R410 heat pump info

I ran both of my heat pumps last night with the aux heat disabled to see how it would do. The house stayed at 70 degrees with the local low reported at 22 degrees. The actual low here was even less than that.

These units have programmable aux heat operation so I set it to stay off except for during the defrost cycle, approx 2 minutes every 30 minutes of unit run time.

These newer heat pump units that use R410 are awesome, these are some of the first ones made back in 2001. 3600 sf with a 3.5 ton and a 3 ton unit.

Wow, down to 22 degrees and lower.

We don’t use them up here, typically, so I’m not real familiar with those. How is the cost to run them?

Since electric costs heare are near 7 cents per kwh they are considered cheap to run, the outside units only draw around 12-13 actual measured amps each. I forgot to mention they have variable speed airhandlers too which helps a little bit.

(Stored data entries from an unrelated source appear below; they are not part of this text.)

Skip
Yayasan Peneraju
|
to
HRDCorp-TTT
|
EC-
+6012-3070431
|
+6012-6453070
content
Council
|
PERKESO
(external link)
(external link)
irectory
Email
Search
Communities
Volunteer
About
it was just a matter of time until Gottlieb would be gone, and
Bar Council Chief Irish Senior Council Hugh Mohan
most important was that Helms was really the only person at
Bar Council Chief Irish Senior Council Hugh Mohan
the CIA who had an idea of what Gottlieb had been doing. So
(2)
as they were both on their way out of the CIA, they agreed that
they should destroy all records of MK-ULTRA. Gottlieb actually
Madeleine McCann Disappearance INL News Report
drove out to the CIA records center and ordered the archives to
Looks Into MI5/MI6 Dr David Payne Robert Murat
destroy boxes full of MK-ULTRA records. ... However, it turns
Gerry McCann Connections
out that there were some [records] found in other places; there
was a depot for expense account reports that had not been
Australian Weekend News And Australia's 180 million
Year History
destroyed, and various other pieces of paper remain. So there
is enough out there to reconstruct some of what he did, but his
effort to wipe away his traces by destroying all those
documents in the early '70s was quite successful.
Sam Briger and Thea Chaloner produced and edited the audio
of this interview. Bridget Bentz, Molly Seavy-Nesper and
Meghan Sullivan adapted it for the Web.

Sizing a two stage unit for cooling load on first stage will get even lower outdoor temps on second stage than a single stage unit.

Bruce,
I’m surprised that either or both units weren’t defrosting more than heating. Humidity must have been very low. Are your systems operation based on calculated “balance set points” with outdoor thermostats, or did you just disable the strips at the main thermostats? I’m sure the compressors are “scroll type” and they are tough, but thats seems to be pushing even those units. I plan to use similar variable speed HP systems, but piggybacked with fossil fuel furnaces as my AHU’s. Good information though. Thanks

Heat pumps go into defrost mode based on sum total of run times not presence of ice.
They will go into defrost even when not needed but come back out quicker based on a sensor on the coil. The “run time until defrost” is based on jumper settings on most units. I changed mine to 30 minutes since the next choice was 45 minutes based on watching then closely the first few years. It is normal for a noticeable amount of frost to be present even for several minutes before a defrost cycle.

When it is really cold, heat pump compressors actually draw less power, they are just idling along since they can’t do much due to less heat available outside.

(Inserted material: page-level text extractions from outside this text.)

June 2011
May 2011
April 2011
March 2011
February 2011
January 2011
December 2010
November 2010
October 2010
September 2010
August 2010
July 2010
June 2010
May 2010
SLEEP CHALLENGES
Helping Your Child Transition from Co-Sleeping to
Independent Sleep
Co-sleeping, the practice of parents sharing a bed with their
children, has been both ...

I have outdoor temp sensors that work in conjunction with the thermostats and their firmware that can be tweaked by entering a setup mode. This is where you can program the on/off or setpoints for the electric strips. The strips always come on during defrost though or the air would be <40 deg.

Some other brands or newer designs may have defrost modes that do not keep track of run time but use sensors to decide when to defrost, this would actually be better but may be hard to keep the outside temp from affecting the sensors and causing excess defrosting.